> [Instruções]: Continue o texto sobre ritos de passagem a partir de onde ele termina, mantendo o mesmo tom.

> [Trecho para revisão]:
<<<<

Algumas amigas acharam um excesso esse ritual diário, durante quatro dias. Eu, pelo contrário, sempre gostei dessa ideia de chorar e sofrer tudo que temos para chorar e sofrer, para, aí sim, liberarmos espaço em nosso coração para o renascer da vida. Nada adianta se plantarmos numa terra seca. É preciso que a terra seja remexida e adubada para que as flores floresçam e as borboletas e pássaros passeiem pelo jardim.
No mundo atual, temos abandonado os ritos de passagem, mas nos esquecemos de que eles nos ajudam a passar de fase, assim como nos jogos. Desde que a humanidade se entende por sociedade, passamos por ritos que marcam a nossa vida. As sociedades primitivas tinham o ritual da vida adulta, com provas de resistência para os meninos tornarem-se homens, e as meninas celebravam a primeira menstruação, como símbolo de que deixavam para trás as brincadeiras infantis para se tornarem mulheres e mães.
Na Igreja temos o Batismo – nossa entrada no coração de Cristo – , a Primeira Comunhão, a Crisma, o Casamento ou Sacerdócio, a Unção dos Enfermos – preparação do nosso espírito para a entrada no paraíso – e, por fim, os ritos finais, quando nosso espírito não mais está em nosso corpo, além das missas, Quaresma e muitos outros.

>>>>

> [Material extraído]:
<<<<

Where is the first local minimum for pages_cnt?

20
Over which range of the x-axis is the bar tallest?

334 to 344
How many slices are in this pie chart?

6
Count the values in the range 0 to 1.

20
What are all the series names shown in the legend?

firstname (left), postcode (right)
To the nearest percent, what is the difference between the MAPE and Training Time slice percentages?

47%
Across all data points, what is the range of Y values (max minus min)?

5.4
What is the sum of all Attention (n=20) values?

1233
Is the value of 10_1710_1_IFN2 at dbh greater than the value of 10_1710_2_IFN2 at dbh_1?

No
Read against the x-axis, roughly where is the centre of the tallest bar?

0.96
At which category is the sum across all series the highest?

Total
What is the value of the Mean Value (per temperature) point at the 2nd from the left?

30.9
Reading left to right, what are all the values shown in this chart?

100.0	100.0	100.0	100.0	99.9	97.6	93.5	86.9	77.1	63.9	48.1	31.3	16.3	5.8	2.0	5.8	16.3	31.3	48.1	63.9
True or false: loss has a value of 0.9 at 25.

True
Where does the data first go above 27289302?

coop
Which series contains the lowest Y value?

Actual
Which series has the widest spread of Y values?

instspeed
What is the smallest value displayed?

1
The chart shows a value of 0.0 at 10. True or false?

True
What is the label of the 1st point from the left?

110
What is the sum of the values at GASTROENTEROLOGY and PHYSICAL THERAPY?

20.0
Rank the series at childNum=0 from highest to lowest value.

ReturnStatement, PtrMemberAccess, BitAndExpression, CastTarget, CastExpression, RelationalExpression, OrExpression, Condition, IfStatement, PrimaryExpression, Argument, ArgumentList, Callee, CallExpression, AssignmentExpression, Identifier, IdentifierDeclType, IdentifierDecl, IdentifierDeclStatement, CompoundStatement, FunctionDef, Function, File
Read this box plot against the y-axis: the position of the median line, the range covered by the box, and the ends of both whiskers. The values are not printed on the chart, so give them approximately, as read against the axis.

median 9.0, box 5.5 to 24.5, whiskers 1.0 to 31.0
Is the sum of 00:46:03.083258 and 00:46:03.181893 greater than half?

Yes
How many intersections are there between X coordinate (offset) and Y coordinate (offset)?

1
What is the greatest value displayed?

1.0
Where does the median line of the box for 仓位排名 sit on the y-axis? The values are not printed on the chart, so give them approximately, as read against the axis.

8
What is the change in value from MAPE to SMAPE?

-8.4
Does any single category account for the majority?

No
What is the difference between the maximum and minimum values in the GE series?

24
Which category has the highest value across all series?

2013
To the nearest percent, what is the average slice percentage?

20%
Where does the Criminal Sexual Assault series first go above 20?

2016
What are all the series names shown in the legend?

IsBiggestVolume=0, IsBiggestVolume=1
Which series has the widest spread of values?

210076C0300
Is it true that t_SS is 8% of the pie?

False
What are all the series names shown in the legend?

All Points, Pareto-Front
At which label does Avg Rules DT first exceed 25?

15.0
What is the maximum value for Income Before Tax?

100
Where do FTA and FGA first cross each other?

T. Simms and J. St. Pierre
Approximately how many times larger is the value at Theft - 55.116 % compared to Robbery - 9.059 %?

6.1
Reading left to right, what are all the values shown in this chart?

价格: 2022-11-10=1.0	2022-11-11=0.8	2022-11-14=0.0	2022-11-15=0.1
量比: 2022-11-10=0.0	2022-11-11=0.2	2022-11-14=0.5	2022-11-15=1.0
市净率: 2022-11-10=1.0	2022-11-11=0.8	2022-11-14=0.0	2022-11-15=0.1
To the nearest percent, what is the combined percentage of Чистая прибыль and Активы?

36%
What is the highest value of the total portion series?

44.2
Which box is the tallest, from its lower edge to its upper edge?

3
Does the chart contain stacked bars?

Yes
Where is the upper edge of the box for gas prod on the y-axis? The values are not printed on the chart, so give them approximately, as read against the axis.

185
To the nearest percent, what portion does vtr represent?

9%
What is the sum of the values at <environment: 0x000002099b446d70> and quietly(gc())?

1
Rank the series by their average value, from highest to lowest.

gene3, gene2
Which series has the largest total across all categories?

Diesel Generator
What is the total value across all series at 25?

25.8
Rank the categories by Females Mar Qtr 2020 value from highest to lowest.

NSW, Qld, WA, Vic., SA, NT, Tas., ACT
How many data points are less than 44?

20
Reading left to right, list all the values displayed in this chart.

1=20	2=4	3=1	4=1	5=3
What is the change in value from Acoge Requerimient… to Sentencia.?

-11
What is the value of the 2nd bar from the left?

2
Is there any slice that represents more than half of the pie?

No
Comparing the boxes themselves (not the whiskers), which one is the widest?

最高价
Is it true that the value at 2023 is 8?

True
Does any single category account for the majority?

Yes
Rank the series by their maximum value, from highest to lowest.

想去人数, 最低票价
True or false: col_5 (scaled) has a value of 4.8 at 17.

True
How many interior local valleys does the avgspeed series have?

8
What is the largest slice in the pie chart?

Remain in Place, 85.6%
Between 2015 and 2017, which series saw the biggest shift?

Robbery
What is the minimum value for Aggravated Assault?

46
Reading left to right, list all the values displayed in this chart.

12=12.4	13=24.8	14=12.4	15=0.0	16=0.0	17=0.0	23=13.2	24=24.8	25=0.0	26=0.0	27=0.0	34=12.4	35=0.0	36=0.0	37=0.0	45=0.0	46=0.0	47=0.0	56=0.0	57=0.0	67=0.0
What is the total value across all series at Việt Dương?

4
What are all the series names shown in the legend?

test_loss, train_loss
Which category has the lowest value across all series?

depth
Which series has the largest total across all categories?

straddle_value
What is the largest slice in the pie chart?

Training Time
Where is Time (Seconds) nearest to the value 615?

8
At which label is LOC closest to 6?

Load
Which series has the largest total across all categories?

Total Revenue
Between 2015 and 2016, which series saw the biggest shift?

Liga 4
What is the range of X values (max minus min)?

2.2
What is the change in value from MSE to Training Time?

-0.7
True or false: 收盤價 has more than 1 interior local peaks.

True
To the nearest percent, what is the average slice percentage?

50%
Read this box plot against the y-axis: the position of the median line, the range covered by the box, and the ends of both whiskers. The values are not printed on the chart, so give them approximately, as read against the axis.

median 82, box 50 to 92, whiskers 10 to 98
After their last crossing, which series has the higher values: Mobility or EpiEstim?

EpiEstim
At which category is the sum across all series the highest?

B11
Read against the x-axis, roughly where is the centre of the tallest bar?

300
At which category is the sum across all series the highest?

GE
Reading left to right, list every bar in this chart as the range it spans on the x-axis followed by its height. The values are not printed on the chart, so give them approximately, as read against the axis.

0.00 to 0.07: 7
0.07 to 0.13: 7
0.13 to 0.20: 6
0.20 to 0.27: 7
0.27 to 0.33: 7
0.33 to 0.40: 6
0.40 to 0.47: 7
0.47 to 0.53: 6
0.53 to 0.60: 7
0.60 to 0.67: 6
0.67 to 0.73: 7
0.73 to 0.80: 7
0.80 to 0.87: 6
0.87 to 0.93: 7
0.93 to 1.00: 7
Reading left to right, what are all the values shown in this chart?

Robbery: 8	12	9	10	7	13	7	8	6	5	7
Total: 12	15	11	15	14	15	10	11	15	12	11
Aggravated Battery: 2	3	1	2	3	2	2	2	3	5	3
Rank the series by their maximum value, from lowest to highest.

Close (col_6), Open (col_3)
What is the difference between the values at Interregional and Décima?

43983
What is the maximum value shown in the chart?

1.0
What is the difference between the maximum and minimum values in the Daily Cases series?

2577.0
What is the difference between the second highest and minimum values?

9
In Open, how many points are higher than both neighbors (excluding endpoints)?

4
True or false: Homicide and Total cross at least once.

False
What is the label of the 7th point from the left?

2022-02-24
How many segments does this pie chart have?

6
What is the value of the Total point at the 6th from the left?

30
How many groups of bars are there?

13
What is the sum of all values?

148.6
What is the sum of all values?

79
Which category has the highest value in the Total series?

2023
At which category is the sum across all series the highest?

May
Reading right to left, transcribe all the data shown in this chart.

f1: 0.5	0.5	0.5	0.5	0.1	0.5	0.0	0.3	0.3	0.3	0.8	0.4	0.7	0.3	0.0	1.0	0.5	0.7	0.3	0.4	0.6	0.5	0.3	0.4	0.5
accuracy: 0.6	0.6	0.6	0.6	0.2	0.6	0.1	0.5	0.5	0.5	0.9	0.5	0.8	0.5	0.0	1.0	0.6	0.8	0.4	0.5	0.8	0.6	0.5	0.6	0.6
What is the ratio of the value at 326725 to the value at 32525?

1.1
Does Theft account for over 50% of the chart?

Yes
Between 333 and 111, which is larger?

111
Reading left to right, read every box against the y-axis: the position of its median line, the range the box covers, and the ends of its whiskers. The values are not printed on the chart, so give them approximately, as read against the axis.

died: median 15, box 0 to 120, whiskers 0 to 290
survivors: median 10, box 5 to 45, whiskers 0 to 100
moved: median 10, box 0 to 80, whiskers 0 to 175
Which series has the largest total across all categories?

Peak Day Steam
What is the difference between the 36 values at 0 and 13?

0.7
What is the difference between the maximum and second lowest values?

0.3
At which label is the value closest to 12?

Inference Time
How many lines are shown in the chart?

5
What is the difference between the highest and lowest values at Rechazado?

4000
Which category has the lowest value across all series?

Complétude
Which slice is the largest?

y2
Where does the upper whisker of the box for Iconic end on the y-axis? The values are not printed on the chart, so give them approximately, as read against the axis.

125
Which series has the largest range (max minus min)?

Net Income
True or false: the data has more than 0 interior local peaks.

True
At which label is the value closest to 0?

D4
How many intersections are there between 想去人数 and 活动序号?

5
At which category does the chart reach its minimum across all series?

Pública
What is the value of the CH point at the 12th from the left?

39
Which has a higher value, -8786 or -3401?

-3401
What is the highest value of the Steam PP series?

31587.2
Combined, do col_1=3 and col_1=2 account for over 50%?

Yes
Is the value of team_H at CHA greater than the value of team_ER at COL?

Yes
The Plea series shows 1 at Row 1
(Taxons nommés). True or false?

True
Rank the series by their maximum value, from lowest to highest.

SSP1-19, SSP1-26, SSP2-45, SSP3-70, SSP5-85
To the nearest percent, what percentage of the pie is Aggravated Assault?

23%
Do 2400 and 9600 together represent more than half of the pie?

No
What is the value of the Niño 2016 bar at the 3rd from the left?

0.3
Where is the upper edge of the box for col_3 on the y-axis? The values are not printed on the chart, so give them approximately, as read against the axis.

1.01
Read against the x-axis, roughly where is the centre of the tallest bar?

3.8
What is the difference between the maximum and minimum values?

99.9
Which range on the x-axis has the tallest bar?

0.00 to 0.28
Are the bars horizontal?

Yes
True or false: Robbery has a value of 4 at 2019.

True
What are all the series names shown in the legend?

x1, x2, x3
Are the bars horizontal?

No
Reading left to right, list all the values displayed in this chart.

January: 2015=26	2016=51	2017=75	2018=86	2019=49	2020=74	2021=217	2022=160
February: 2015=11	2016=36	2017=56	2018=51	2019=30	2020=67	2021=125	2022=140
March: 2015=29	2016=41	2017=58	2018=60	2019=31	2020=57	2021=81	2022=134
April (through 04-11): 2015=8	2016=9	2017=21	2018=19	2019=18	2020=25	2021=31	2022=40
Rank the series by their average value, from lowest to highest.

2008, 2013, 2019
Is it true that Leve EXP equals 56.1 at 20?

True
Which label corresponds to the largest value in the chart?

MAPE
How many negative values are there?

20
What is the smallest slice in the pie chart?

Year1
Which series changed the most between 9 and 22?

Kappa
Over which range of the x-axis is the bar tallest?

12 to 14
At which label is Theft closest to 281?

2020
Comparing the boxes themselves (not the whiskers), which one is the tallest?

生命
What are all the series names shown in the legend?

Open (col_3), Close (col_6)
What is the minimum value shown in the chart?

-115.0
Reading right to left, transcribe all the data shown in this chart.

>>>>

> [Resposta]:
Muitos alegam que tudo isso é bobagem. Não é preciso casar de papel passado, basta morar junto. Não é preciso viver o luto por uma perda. O que passou, passou. É preciso viver o futuro e deixar para trás o passado… Concordo que é preciso viver e deixar o passado no seu lugar – no passado. Mas como viver o presente, se não nos damos tempo para digerir e absorver as mudanças? Cada etapa dos sacramentos, é uma mudança de vida, o surgimento de mais uma camada na nossa identidade. Sou a favor dos ritos, dos mais banais – usar salto alto depois dos 15 anos –, aos essenciais – o luto da perda. Os pequenos gestos, o corte na roupa no velório judaico, o jejum na quaresma, nos fazem viver o momento presente de corpo e alma. Por isso gostei da cerimônia, hoje.
Repleta de simbolismos que ajudam a família a viver o luto, a dor, mas sempre com a esperança de que essa dor, por mais dilacerante que seja, vai embora, assim que a colocarmos para fora.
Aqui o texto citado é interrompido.